*Data in this exercise*
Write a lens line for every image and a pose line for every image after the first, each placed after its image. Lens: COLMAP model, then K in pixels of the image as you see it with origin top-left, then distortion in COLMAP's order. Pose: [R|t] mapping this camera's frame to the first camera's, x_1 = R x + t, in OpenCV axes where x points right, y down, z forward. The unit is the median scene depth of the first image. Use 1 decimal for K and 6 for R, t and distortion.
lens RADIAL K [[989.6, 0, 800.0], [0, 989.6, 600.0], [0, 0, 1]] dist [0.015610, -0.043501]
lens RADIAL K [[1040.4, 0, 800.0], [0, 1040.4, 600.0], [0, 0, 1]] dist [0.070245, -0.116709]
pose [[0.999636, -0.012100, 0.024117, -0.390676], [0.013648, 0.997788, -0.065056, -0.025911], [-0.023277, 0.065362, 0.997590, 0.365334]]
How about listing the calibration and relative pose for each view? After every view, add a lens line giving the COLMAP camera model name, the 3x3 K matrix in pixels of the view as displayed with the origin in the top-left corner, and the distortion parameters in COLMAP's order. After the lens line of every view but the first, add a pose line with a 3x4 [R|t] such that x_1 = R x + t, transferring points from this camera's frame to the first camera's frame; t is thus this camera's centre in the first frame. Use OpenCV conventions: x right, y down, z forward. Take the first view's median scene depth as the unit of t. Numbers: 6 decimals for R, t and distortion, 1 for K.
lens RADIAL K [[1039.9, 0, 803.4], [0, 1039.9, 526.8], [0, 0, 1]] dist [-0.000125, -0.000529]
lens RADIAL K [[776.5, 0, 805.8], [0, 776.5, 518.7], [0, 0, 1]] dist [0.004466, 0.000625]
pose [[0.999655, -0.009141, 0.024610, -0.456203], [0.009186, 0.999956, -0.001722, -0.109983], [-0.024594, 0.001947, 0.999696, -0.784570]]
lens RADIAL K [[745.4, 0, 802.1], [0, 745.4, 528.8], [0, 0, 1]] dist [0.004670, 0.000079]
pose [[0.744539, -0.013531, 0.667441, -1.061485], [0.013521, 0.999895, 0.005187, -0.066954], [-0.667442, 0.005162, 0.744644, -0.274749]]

*The task*
Could you arrange the stretch of the listing from its first line through the line containing "0.065362, 0.997590, 0.365334]]", both ends included, as a JSON list of strings with one string per line and blank lines left out?

*Result of this task*
[
  "Write a lens line for every image and a pose line for every image after the first, each placed after its image. Lens: COLMAP model, then K in pixels of the image as you see it with origin top-left, then distortion in COLMAP's order. Pose: [R|t] mapping this camera's frame to the first camera's, x_1 = R x + t, in OpenCV axes where x points right, y down, z forward. The unit is the median scene depth of the first image. Use 1 decimal for K and 6 for R, t and distortion.",
  "lens RADIAL K [[989.6, 0, 800.0], [0, 989.6, 600.0], [0, 0, 1]] dist [0.015610, -0.043501]",
  "lens RADIAL K [[1040.4, 0, 800.0], [0, 1040.4, 600.0], [0, 0, 1]] dist [0.070245, -0.116709]",
  "pose [[0.999636, -0.012100, 0.024117, -0.390676], [0.013648, 0.997788, -0.065056, -0.025911], [-0.023277, 0.065362, 0.997590, 0.365334]]"
]